In this step, we are going to create our output layer for ann. The output layer will be responsible for giving output.

 #Adding Output Layer
ann.add(tf.keras.layers.Dense(units=1,activation="sigmoid"))

Here again, we are going to use the Dense class in order to create the output layer. Two important things to remember here:-

1. In a binary classification problem(like this one) where we will be having only two classes as output (1 and 0), we will be allocating only one neuron to output this result. For the multiclass classification problem, we have to use more than one neuron in the output layer. For example – if our output contains 4 categories then we need to create 4 different neurons[one for each category].

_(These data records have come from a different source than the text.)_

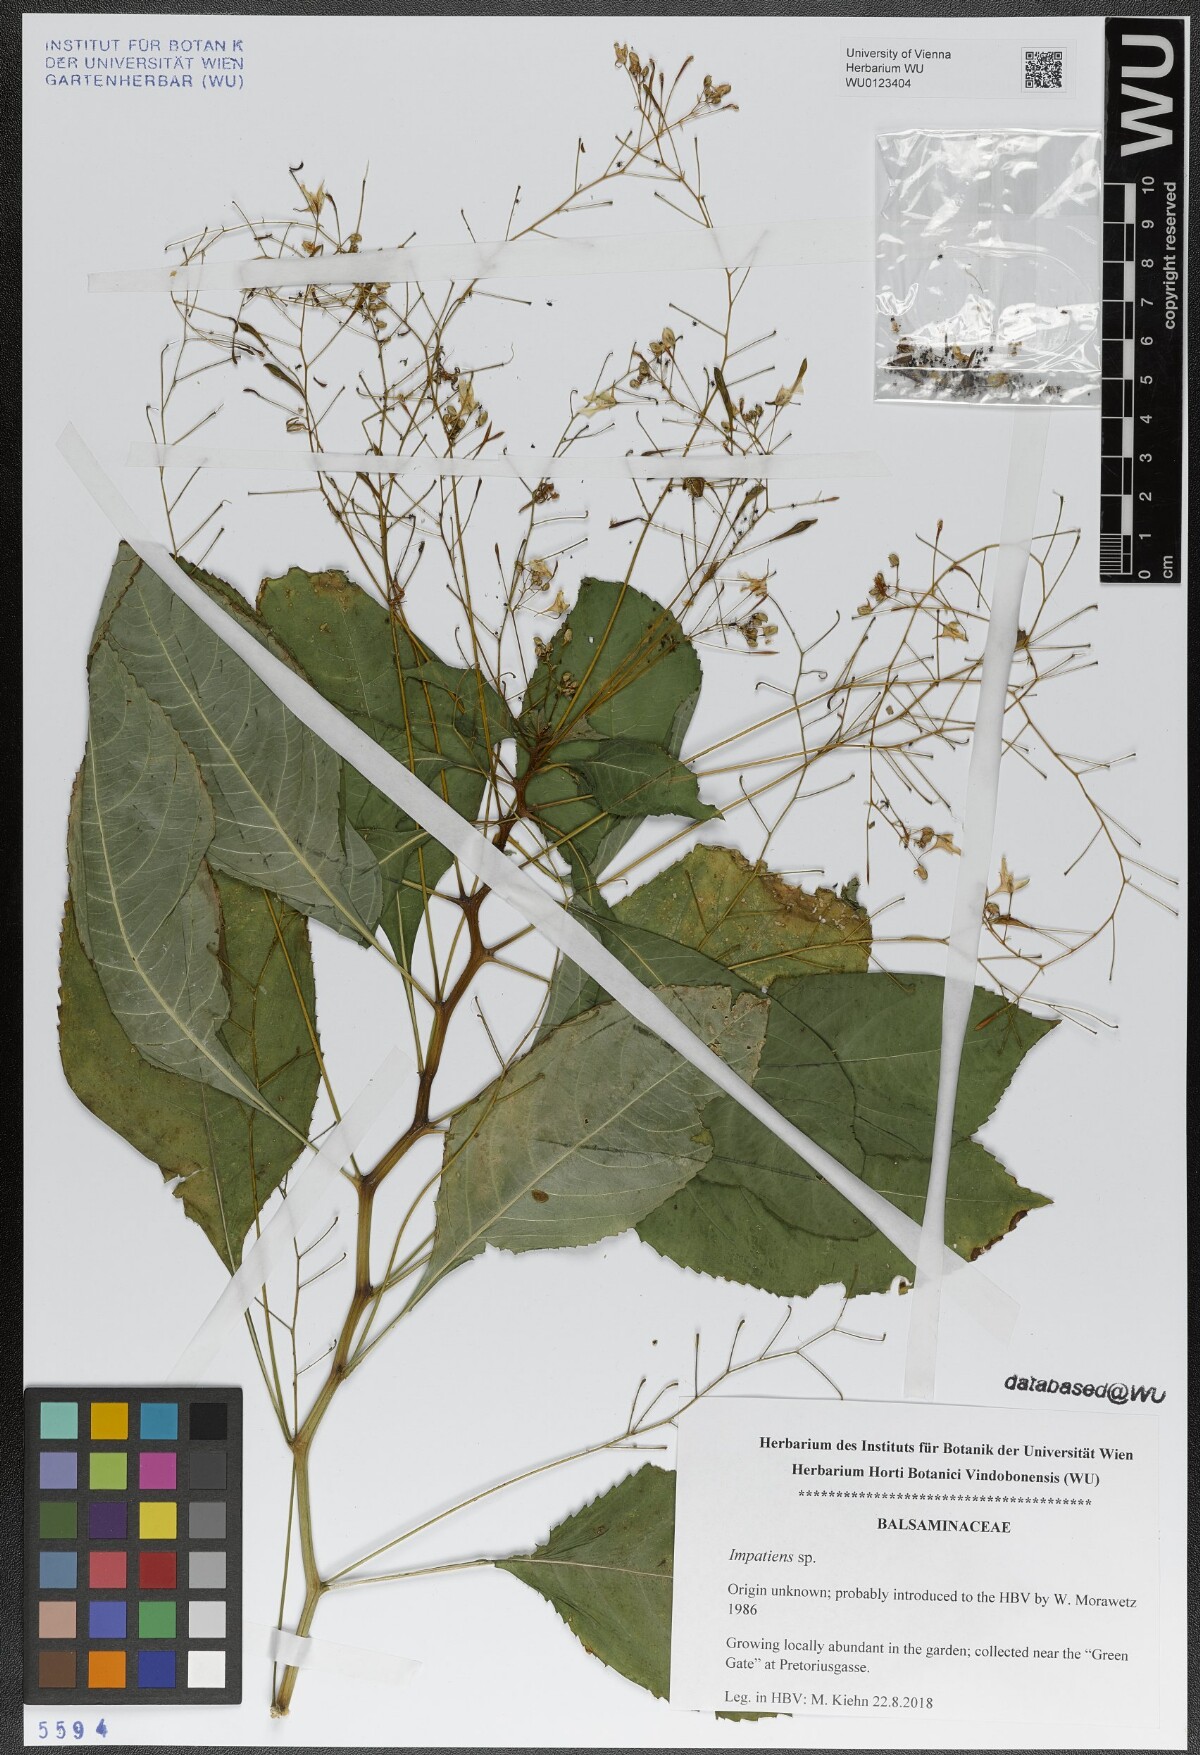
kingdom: Plantae
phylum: Tracheophyta
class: Magnoliopsida
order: Ericales
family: Balsaminaceae
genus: Impatiens
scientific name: Impatiens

2. For the binary classification Problems, the activation function that should always be used is sigmoid. For a multiclass classification problem, the activation function that should be used is softmax.

Here since we are dealing with binary classification hence we are allocating only one neuron in the output layer and the activation function which is used is softmax.

Compiling Artificial Neural Network

We have now created layers for our neural network. In this step, we are going to compile our ANN.

#Compiling ANN
ann.compile(optimizer="adam",loss="binary_crossentropy",metrics=['accuracy'])

We have used compile method of our ann object in order to compile our network. Compile method accepts the below inputs:-

1. optimizer:- specifies which optimizer to be used in order to perform stochastic gradient descent. I had experimented with various optimizers like RMSProp, adam and I have found that adam optimizer is a reliable one that can be used with any neural network.

2. loss:- specifies which loss function should be used. For binary classification, the value should be binary_crossentropy. For multiclass classification, it should be categorical_crossentropy.

3. metrics:- which performance metrics to be used in order to compute performance. Here we have used accuracy as a performance metric.

Fitting Artificial Neural Network

This is the last step in our ann creation process. Here we are just going to train our ann on the training dataset.

#Fitting ANN
ann.fit(X_train,Y_train,batch_size=32,epochs = 100)

Here we have used the fit method in order to train our ann. The fit method is accepting 4 inputs in this case:-

1.X_train:- Matrix of features for the training dataset

2.Y_train:- Dependent variable vectors for the training dataset

3.batch_size: how many observations should be there in the batch. Usually, the value for this parameter is 32 but we can experiment with any other value as well.

4. epochs: How many times neural networks will be trained. Here the optimal value that I have found from my experience is 100.

Are you interested to see how the training process looks like? Well here is the snap for the same.

Fitting Artificial Neural Network

Training of Artificial Neural Network

Here we can see that in each epoch our loss is decreasing and our accuracy is increasing. As we can see here that our final accuracy is 86.59 which is pretty remarkable for a neural network with this simplicity.

That’s it :). We have created our artificial neural network from scratch using Python.

As an additional bonus, I am attaching the code below that will allow us to perform single-point prediction for any custom values of input.

Predicting result for Single Point Observation

#Predicting result for Single Observation
print(ann.predict(sc.transform([[1, 0, 0, 600, 1, 40, 3, 60000, 2, 1, 1,50000]])) > 0.5)

Output:

[[False]]

Here our neural network is trying to predict whether our customer is going to exit or not based on the values of independent variables

PRO Tip

Tip Fitting Artificial Neural Network

iPhone 13 Pro Max- Image is taken from Apple.com

Now we have created our model. I am giving you a pro tip now on how can you save your created neural network.

#Saving created neural network
ann.save("ANN.h5")

That’s it. Using this one line of code allows us to save our ML model. You might have a query here?

What is the h5 file format? Well, h5 is a specific file format used by neural networks. Using this format we can directly save our neural network as a serialized object. It is similar to the pickle file format implementation that we use for storing traditional machine learning models.

Well, that’s all about implementing neural networks from scratch in Python.